# EXERCISE DIRECTIONS
The answer must be every line of the records below that holds the word "Republicofthesudan".

Collected data entries:
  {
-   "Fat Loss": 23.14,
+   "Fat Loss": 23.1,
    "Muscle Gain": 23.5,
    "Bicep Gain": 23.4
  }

---

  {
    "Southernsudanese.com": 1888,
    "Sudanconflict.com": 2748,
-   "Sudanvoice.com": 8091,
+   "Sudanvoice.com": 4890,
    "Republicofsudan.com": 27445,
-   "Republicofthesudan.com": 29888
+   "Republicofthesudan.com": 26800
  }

# WRITTEN RESPONSE
-   "Republicofthesudan.com": 29888
+   "Republicofthesudan.com": 26800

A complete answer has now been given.